Take each line below that has "opacity" and copy it.

Material shown Block Start

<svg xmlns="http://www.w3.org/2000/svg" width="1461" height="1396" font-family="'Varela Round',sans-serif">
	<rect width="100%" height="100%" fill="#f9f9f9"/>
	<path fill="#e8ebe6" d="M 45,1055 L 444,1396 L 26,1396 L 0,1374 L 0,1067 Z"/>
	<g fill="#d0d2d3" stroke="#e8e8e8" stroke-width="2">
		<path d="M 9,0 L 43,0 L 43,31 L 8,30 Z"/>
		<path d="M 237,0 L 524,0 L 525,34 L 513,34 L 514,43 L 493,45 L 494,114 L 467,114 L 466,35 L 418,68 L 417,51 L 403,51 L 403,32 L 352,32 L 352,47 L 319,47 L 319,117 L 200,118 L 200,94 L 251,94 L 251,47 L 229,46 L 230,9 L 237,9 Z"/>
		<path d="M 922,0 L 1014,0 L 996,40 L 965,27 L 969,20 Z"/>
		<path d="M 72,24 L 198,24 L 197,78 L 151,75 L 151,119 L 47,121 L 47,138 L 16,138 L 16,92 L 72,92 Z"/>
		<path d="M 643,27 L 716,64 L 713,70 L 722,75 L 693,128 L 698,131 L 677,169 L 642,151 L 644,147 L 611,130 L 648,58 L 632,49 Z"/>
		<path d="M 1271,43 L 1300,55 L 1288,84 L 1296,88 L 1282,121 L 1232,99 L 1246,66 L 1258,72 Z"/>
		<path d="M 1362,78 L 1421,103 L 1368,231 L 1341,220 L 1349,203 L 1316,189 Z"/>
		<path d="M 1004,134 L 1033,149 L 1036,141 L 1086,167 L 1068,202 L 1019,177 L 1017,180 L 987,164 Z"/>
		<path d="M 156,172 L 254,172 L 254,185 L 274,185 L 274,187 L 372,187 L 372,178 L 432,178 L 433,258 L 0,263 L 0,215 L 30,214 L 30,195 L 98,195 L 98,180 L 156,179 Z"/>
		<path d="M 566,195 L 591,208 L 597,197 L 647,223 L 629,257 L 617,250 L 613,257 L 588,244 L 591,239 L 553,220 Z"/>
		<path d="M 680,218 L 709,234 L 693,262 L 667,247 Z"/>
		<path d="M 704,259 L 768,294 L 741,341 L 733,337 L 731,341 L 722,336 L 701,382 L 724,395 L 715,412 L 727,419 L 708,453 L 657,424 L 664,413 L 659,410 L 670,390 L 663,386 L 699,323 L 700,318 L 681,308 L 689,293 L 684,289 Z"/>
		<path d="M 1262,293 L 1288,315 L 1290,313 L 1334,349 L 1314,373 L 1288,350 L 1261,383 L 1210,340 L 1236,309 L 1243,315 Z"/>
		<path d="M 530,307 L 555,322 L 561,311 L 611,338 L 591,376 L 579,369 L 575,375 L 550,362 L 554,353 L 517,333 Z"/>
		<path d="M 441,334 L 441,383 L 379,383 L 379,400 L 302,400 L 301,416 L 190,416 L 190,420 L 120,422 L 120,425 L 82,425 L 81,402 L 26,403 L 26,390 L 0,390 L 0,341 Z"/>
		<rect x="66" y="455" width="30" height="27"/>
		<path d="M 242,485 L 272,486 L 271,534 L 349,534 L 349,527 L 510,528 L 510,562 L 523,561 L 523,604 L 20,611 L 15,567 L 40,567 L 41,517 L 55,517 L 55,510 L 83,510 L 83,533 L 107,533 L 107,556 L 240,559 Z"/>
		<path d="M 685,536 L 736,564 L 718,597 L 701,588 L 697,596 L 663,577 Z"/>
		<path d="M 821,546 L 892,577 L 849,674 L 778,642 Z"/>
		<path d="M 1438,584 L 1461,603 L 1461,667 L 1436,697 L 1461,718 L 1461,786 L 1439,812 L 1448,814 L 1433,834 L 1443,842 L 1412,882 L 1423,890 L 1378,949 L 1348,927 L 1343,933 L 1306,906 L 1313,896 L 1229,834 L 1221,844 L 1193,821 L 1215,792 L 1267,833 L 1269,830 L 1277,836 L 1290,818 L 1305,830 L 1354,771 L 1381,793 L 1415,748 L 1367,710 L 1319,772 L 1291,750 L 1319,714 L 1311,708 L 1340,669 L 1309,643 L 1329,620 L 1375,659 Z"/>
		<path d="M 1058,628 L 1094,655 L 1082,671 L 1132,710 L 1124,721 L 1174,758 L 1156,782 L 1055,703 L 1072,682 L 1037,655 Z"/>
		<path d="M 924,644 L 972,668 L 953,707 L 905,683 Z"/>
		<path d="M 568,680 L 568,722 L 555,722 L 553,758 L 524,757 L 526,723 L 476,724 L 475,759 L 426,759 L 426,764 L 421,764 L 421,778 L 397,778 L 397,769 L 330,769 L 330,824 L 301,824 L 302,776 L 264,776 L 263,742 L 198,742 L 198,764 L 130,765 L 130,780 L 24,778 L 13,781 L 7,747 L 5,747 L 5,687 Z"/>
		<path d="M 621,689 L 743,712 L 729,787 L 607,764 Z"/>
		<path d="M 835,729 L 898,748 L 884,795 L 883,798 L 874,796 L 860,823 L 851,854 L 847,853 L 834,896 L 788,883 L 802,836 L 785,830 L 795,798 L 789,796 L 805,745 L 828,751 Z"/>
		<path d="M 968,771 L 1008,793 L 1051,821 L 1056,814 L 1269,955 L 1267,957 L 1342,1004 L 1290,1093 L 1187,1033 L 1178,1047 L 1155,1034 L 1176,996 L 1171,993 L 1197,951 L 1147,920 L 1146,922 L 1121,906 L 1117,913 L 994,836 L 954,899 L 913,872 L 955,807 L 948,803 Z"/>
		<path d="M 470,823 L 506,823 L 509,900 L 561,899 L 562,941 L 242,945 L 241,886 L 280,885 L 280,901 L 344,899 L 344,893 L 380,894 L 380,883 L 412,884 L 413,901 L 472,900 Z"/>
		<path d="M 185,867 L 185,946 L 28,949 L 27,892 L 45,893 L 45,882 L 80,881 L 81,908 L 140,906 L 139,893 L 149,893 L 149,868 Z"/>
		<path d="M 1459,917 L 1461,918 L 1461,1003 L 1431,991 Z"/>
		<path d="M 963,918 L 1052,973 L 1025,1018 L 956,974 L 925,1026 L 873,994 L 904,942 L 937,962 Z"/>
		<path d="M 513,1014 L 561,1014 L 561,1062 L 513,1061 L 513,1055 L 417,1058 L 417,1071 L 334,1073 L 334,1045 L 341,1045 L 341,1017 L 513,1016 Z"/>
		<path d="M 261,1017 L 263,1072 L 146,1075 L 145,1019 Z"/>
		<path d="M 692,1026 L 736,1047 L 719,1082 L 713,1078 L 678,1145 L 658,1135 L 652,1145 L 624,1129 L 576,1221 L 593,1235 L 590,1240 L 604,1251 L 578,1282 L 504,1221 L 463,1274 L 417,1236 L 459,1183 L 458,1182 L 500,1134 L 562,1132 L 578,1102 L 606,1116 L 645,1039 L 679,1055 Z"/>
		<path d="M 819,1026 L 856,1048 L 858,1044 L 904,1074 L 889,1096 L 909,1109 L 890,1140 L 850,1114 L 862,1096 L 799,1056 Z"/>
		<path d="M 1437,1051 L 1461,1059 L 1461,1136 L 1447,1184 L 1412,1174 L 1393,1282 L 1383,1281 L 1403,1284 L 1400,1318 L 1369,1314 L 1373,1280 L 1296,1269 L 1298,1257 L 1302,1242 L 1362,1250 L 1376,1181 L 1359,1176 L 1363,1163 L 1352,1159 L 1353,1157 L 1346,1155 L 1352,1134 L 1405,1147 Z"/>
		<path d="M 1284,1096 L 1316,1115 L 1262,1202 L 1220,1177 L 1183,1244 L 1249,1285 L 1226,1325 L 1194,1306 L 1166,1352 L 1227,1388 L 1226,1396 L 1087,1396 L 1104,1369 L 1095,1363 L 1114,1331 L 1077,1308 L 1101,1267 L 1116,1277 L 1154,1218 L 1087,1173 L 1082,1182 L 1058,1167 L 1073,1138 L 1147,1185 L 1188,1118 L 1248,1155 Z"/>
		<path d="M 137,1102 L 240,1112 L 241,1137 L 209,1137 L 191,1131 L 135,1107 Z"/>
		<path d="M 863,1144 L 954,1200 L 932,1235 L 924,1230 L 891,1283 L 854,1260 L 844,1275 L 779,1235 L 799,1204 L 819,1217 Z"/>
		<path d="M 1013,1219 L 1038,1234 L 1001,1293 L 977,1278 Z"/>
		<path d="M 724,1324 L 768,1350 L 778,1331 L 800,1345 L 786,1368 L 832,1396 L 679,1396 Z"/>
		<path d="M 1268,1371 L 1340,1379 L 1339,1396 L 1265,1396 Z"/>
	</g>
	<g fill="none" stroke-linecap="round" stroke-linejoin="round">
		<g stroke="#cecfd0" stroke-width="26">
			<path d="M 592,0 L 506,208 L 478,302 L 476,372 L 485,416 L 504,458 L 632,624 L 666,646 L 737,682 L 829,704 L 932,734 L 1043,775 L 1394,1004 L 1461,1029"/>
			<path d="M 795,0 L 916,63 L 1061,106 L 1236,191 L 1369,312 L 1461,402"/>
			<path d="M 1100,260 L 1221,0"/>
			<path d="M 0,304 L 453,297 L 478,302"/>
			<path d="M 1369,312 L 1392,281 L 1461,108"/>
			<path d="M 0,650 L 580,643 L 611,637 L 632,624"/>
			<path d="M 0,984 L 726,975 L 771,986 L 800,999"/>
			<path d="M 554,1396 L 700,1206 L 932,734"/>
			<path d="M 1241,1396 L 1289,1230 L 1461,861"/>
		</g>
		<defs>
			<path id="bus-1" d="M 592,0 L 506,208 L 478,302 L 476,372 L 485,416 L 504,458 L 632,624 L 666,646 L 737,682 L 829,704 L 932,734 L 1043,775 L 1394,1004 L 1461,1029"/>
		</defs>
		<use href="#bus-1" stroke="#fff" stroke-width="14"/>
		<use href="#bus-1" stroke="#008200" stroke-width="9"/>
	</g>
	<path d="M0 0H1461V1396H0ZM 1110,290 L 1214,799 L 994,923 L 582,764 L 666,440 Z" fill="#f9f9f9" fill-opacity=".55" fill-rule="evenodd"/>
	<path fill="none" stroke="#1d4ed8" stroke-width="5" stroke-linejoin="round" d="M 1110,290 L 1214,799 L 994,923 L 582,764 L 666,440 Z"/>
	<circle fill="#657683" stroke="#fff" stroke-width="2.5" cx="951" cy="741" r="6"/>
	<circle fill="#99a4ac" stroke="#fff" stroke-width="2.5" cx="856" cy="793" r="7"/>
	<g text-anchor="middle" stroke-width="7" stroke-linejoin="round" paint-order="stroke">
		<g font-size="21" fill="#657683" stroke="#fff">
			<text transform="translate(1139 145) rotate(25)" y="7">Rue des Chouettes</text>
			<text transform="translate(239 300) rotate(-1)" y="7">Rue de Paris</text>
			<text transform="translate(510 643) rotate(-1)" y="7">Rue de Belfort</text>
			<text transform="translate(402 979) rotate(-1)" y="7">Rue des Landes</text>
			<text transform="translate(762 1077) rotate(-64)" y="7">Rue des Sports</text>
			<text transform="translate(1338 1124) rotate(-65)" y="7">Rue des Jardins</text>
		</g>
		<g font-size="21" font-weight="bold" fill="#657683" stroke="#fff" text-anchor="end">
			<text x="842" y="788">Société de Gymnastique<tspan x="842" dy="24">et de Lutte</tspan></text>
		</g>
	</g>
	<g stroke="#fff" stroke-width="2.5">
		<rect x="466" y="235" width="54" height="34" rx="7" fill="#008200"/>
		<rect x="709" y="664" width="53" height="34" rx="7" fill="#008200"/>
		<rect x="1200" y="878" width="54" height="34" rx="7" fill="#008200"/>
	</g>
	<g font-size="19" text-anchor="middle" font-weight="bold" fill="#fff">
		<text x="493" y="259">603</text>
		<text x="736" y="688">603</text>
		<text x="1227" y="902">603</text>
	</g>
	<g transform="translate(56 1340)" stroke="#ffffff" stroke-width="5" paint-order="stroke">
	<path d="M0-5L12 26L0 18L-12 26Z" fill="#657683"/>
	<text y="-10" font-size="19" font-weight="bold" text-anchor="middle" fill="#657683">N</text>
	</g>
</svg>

Material shown Block End
Material shown Block Start

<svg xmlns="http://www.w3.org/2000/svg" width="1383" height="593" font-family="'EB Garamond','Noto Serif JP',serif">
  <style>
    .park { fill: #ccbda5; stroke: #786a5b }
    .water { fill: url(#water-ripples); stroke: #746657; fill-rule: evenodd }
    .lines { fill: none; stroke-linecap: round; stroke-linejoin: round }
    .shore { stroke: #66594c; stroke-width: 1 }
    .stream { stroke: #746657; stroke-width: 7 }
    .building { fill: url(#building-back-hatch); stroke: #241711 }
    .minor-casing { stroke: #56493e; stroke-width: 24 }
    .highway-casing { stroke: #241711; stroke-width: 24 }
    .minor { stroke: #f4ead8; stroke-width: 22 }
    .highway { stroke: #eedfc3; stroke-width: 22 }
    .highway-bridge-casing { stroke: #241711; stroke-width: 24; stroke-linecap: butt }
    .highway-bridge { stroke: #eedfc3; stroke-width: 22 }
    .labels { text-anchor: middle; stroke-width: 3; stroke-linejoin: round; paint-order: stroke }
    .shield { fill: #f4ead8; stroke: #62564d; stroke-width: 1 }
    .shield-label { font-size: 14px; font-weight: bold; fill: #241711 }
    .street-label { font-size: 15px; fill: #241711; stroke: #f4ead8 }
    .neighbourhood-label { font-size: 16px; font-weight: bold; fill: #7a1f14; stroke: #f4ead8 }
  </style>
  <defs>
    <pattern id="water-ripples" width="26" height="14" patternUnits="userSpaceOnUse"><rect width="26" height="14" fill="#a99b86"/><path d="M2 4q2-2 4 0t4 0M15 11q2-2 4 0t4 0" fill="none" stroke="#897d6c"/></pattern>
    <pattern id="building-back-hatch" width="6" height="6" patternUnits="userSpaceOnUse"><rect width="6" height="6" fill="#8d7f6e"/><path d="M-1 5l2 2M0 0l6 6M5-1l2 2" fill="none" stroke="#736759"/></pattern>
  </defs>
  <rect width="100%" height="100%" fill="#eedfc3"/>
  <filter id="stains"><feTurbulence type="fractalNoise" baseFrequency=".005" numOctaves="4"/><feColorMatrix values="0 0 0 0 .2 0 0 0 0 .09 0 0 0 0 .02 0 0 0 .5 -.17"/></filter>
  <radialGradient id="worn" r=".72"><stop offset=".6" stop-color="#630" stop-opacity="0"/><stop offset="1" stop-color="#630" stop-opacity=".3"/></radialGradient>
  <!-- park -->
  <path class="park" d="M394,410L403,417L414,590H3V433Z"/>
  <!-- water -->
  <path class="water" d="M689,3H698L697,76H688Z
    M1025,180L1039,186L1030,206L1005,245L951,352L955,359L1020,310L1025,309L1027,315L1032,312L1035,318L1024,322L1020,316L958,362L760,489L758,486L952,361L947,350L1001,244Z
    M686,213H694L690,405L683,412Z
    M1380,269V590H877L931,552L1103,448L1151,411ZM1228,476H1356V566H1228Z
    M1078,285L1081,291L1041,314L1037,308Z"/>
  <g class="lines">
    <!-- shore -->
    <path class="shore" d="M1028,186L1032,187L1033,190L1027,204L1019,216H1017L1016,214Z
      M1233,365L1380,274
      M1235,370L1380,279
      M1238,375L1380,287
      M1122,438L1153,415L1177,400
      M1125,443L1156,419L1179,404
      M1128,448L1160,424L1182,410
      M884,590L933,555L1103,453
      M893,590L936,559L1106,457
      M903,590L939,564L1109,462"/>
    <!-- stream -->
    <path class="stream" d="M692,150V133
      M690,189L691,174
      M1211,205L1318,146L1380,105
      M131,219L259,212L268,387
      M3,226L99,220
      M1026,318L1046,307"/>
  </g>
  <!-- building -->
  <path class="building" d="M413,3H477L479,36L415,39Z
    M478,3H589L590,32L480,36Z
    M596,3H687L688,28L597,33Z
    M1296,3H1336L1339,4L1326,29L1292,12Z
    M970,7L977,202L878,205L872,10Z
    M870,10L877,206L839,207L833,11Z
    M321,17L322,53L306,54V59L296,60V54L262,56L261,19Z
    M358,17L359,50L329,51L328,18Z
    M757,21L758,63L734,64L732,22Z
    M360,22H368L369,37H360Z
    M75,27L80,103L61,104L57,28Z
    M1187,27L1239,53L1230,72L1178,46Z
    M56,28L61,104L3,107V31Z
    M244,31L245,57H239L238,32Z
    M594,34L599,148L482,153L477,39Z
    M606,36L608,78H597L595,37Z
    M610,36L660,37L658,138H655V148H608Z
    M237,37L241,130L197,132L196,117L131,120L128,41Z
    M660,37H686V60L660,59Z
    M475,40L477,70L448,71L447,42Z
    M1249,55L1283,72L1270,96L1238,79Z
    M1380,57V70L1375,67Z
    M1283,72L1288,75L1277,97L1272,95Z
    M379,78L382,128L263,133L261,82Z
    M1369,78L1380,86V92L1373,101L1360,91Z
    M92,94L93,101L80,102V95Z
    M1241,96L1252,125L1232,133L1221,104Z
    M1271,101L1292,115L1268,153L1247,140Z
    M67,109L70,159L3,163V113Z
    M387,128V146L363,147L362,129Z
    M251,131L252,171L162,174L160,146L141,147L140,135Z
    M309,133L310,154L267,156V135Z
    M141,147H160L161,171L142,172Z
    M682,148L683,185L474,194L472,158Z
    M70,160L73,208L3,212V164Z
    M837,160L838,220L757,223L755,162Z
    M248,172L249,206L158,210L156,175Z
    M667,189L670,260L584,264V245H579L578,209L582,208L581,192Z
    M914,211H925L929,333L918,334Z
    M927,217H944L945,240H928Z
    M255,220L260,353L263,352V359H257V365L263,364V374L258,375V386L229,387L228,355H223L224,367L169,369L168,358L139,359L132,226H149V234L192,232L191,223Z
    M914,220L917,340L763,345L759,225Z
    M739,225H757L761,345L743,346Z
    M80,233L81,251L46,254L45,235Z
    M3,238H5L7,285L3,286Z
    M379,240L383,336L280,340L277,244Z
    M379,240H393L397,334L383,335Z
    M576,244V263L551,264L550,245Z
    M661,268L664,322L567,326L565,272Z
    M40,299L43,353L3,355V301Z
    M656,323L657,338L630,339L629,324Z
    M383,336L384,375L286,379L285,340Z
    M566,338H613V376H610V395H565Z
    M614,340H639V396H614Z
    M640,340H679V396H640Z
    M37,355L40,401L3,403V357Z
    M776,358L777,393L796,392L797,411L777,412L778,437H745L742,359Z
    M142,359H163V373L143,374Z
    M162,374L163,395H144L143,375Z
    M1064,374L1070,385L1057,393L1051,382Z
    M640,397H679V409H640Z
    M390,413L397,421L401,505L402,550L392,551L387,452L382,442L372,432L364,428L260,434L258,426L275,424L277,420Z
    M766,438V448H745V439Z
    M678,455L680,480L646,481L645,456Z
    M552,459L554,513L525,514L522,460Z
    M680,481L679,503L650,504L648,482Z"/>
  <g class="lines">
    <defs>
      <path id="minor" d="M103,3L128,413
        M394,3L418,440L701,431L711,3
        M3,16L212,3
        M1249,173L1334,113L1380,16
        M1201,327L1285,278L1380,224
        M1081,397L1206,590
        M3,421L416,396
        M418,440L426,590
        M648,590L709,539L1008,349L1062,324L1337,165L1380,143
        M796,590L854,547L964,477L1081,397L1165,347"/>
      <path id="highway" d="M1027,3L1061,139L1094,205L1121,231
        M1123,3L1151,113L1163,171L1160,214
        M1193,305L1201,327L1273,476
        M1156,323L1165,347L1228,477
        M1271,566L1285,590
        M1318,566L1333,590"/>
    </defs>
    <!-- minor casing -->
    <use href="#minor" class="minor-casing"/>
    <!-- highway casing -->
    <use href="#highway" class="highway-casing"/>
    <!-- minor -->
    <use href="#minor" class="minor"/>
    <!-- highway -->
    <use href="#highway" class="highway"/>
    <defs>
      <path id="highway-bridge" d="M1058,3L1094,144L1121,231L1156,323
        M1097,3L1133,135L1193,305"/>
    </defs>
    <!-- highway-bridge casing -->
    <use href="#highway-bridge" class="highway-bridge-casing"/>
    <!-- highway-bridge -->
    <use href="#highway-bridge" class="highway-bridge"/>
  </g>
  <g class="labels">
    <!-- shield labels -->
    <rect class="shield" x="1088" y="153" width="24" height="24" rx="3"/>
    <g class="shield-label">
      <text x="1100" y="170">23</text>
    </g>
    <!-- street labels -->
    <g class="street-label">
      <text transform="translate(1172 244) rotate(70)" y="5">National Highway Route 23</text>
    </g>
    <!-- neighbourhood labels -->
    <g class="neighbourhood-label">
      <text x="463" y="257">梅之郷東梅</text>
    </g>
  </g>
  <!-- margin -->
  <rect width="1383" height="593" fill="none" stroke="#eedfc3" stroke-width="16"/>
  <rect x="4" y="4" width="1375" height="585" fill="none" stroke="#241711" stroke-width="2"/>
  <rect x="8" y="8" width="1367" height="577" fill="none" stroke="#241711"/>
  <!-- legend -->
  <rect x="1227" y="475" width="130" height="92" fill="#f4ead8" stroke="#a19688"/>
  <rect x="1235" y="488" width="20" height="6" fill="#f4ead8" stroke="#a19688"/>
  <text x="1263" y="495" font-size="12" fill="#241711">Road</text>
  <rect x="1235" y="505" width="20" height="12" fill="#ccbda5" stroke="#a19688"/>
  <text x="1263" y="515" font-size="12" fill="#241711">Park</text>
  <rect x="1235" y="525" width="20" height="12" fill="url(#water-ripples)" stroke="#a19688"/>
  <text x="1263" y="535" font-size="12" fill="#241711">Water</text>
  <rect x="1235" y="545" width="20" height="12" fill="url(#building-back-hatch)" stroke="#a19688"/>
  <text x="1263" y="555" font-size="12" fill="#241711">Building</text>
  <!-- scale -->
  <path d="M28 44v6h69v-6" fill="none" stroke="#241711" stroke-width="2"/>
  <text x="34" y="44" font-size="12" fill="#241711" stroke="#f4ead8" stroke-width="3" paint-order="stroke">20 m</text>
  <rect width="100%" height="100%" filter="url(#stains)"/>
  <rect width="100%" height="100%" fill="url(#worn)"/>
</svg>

Material shown Block End

Reply ->
	<path d="M0 0H1461V1396H0ZM 1110,290 L 1214,799 L 994,923 L 582,764 L 666,440 Z" fill="#f9f9f9" fill-opacity=".55" fill-rule="evenodd"/>
  <radialGradient id="worn" r=".72"><stop offset=".6" stop-color="#630" stop-opacity="0"/><stop offset="1" stop-color="#630" stop-opacity=".3"/></radialGradient>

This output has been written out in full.